The Asclepius Project, started by McGill medical student Adam Hofmann, received a Health Avenir Award for commitment to holistic medicine. Hofmann says he began medical school with a "perception of what it meant to be a physician, a healer — kind, caring, empathetic, involved in the needs and lives of one's patient." Once in school, he learned about many crucial health issues, but found himself adrift from his original vision of what a physician is. When he heard a lecture by visiting professor Michael Kearney on palliative care, Hofmann found a philosophy that resonated with his own vision. "I extrapolated from his teaching that a physician — no matter if they are a surgeon, family doctor, psychiatrist or any other type — has the power and the duty to develop an understanding of a patient's subjective experience of illness, and to take into consideration all of the personal, as well as the physical, aspects of illness."

Hofmann founded the Asclepius Project, named after the Greek god of healing, to help himself focus on why he started medical school to begin with. He says his greatest motivator in his work are the patients: "My ovarian cancer patient, Mrs. M., who described to me what seemed to be horrible treatment by her prior physicians; Mr. S., who stayed in hospital for weeks until I met him without having been told by his doctors what he was actually being kept there for; and Mr. B., a brave young man from whom I learned what it meant to be facing mortality." This award money will help to set up an Asclepian Library and to launch the annual Asclepian Research Prize in Humanistic Medicine.
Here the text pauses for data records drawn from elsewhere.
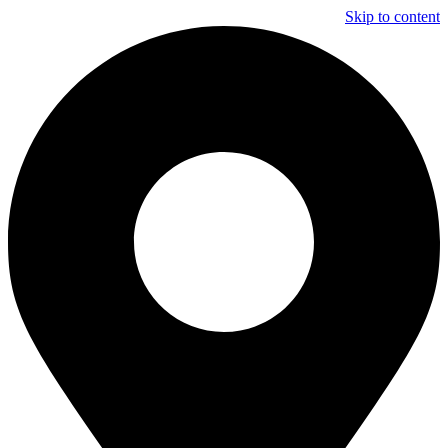
Skip to content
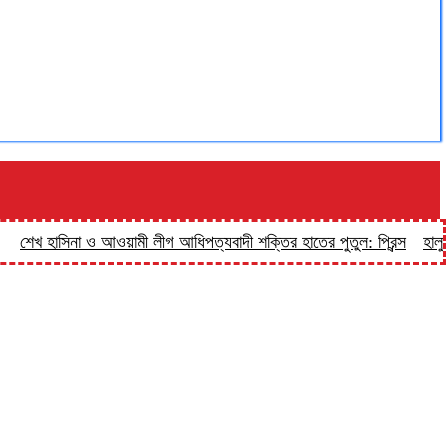
হাসিনা ও আওয়ামী লীগ আধিপত্যবাদী শক্তির হাতের পুতুল: প্রিন্স
হালুয়াঘাট প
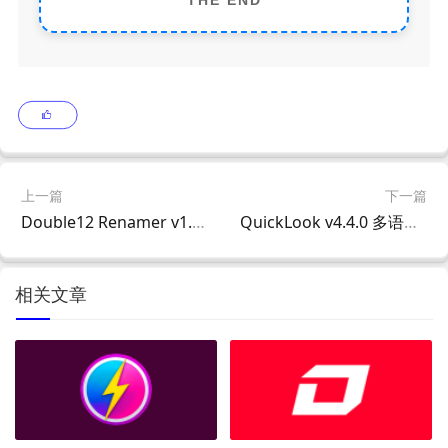
上一篇
下一篇
Double12 Renamer v1.5.0 中文绿色版 – 批量文件智能重命名工具
QuickLook v4.4.0 多语便携版 – 空格键秒速预览文件工具
相关文章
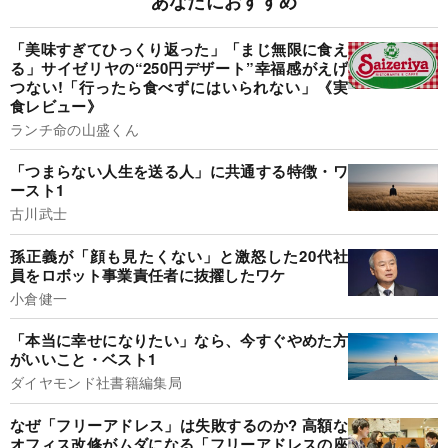
あなたにおすすめ
「美味すぎてひっくり返った」「まじ無限に食え
る」サイゼリヤの“250円デザート”幸福感がえげ
つない!「行ったら食べずにはいられない」《実
食レビュー》
ランチ命の山盛くん
「つまらない人生を送る人」に共通する特徴・ワ
ースト1
古川武士
孫正義が「顔も見たくない」と激怒した20代社
員をロボット事業責任者に抜擢したワケ
小倉健一
「本当に幸せになりたい」なら、今すぐやめた方
がいいこと・ベスト1
ダイヤモンド社書籍編集局
なぜ「フリーアドレス」は失敗するのか? 高額な
オフィス改修がムダになる「フリーアドレスの座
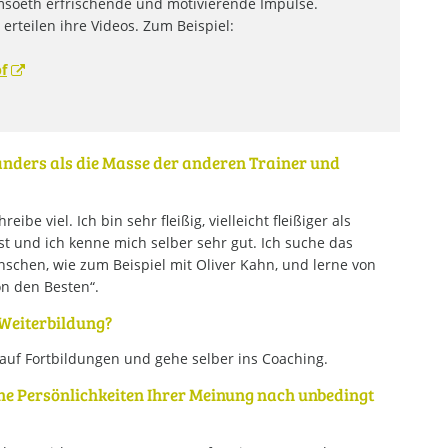
imsoeth erfrischende und motivierende Impulse.
 erteilen ihre Videos. Zum Beispiel:
f
anders als die Masse der anderen Trainer und
ibe viel. Ich bin sehr fleißig, vielleicht fleißiger als
bst und ich kenne mich selber sehr gut. Ich suche das
schen, wie zum Beispiel mit Oliver Kahn, und lerne von
on den Besten“.
 Weiterbildung?
e auf Fortbildungen und gehe selber ins Coaching.
che Persönlichkeiten Ihrer Meinung nach unbedingt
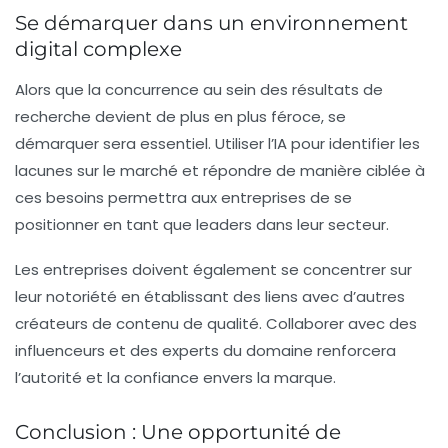
Se démarquer dans un environnement
digital complexe
Alors que la concurrence au sein des résultats de
recherche devient de plus en plus féroce, se
démarquer sera essentiel. Utiliser l’IA pour identifier les
lacunes sur le marché et répondre de manière ciblée à
ces besoins permettra aux entreprises de se
positionner en tant que leaders dans leur secteur.
Les entreprises doivent également se concentrer sur
leur notoriété en établissant des liens avec d’autres
créateurs de contenu de qualité. Collaborer avec des
influenceurs et des experts du domaine renforcera
l’autorité et la confiance envers la marque.
Conclusion : Une opportunité de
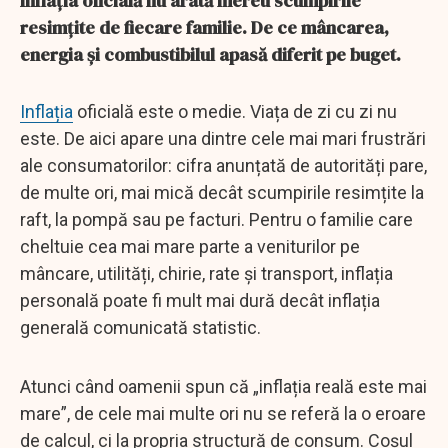
Inflația oficială nu arată mereu scumpirile
resimțite de fiecare familie. De ce mâncarea,
energia și combustibilul apasă diferit pe buget.
Inflația
oficială este o medie. Viața de zi cu zi nu
este. De aici apare una dintre cele mai mari frustrări
ale consumatorilor: cifra anunțată de autorități pare,
de multe ori, mai mică decât scumpirile resimțite la
raft, la pompă sau pe facturi. Pentru o familie care
cheltuie cea mai mare parte a veniturilor pe
mâncare, utilități, chirie, rate și transport, inflația
personală poate fi mult mai dură decât inflația
generală comunicată statistic.
Atunci când oamenii spun că „inflația reală este mai
mare”, de cele mai multe ori nu se referă la o eroare
de calcul, ci la propria structură de consum. Coșul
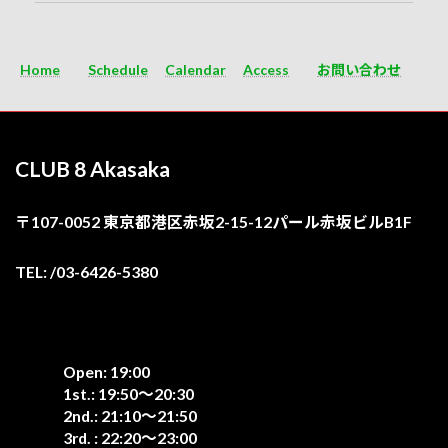
Home
Schedule
Calendar
Access
お問い合わせ
CLUB 8 Akasaka
〒107-0052 東京都港区赤坂2-15-12パール赤坂ビルB1F
TEL: /03-6426-5380
Open: 19:00
1st.: 19:50〜20:30
2nd.: 21:10〜21:50
3rd. : 22:20〜23:00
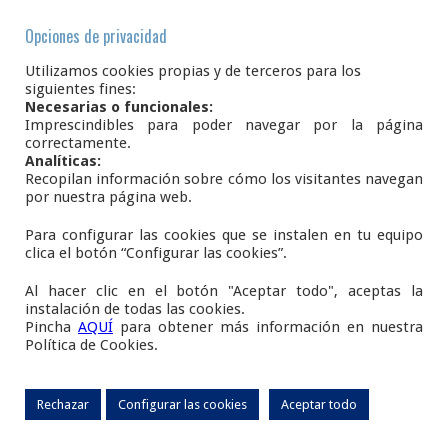
Curabitur Laoreet Mattis
Opciones de privacidad
Donec elementum ullamcorper purus,
Utilizamos cookies propias y de terceros para los
ut lacinia nisl malesuada
siguientes fines:
Necesarias o funcionales:
Leer Más →
Imprescindibles para poder navegar por la página
correctamente.
1
2
Analíticas:
Recopilan información sobre cómo los visitantes navegan
por nuestra página web.
Para configurar las cookies que se instalen en tu equipo
Plaza del Ayuntamiento, S/N.
clica el botón “Configurar las cookies”.
42108
AÑAVIEJA
Soria
Al hacer clic en el botón "Aceptar todo", aceptas la
E.
infoanavieja@gmail.com
instalación de todas las cookies.
Pincha
AQUÍ
para obtener más información en nuestra
www.añavieja.es
Política de Cookies.
Copyright M. I. Ayuntamiento de Añavieja.
AVISO LEGAL
-
Rechazar
Configurar las cookies
Aceptar todo
POLÍTICA DE PRIVACIDAD
-
POLÍTICA DE COOKIES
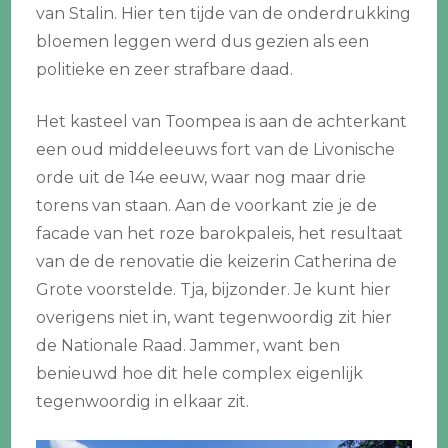
van Stalin. Hier ten tijde van de onderdrukking
bloemen leggen werd dus gezien als een
politieke en zeer strafbare daad.
Het kasteel van Toompea is aan de achterkant
een oud middeleeuws fort van de Livonische
orde uit de 14e eeuw, waar nog maar drie
torens van staan. Aan de voorkant zie je de
facade van het roze barokpaleis, het resultaat
van de de renovatie die keizerin Catherina de
Grote voorstelde. Tja, bijzonder. Je kunt hier
overigens niet in, want tegenwoordig zit hier
de Nationale Raad. Jammer, want ben
benieuwd hoe dit hele complex eigenlijk
tegenwoordig in elkaar zit.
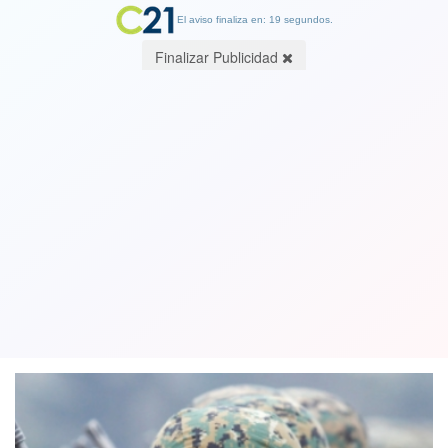
El aviso finaliza en: 19 segundos.
Finalizar Publicidad
Otro fraude en el Ejército: Ministra
Rutherford acusó a cuatro
funcionarios
15 October 2019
McGill Forces Avenir Finalists

Personality Avenir finalist Clive Chang is an honours student carrying a double course load. He is working toward a bachelor of commerce and bachelor of music and is the youngest conductor to be with the McGill Savoy Society. Chang is involved with community service through the Golden Key Honour Society and recently ran his first full marathon in Montreal. "I hope to one day form an organization that provides disadvantaged youths with the necessary resources to pursue musical studies. The arts, specifically music, have always played a big role in my life. I realize that not all individuals around the world have been lucky enough to have the educational opportunities that I have had, and I want others to experience the many benefits of an arts education. I dream of eventually travelling around the globe to teach music to children in poor areas of the world." As for the immediate future, Chang is composing the processional hymn for the McGill Model United Nations Assembly, to be held in January 2005. "The conference involves over 1,500 students from all over North America, and I am very excited about getting involved with it."

A Mutual Aid, Peace and Justice Avenir Award finalist was the Montreal chapter of Peace by Peace, run by 150 McGill volunteers who have worked with 500 grade-five students to educate youth about peaceful resolutions to conflict. They hope to spread the program to all Montreal elementary schools and universities.

The SCALA (Sharing Computer Access Locally and Abroad) Project was also a finalist in the category of Mutual Aid, Peace and Justice. This group is a part of McGill EWB, and has built four Information and Communication Technology Centres with 45 computers in the Philippines to benefit youth in the communities.

Women in House is run by students from the McGill Political Science Association and was a finalist for the Communications, Education and Society Avenir Award. The group was set up to put young women in touch with female political leaders, such as MPs, ministers and senators. Women in House promotes the greater presence of women and minorities at all levels of government and political institutions.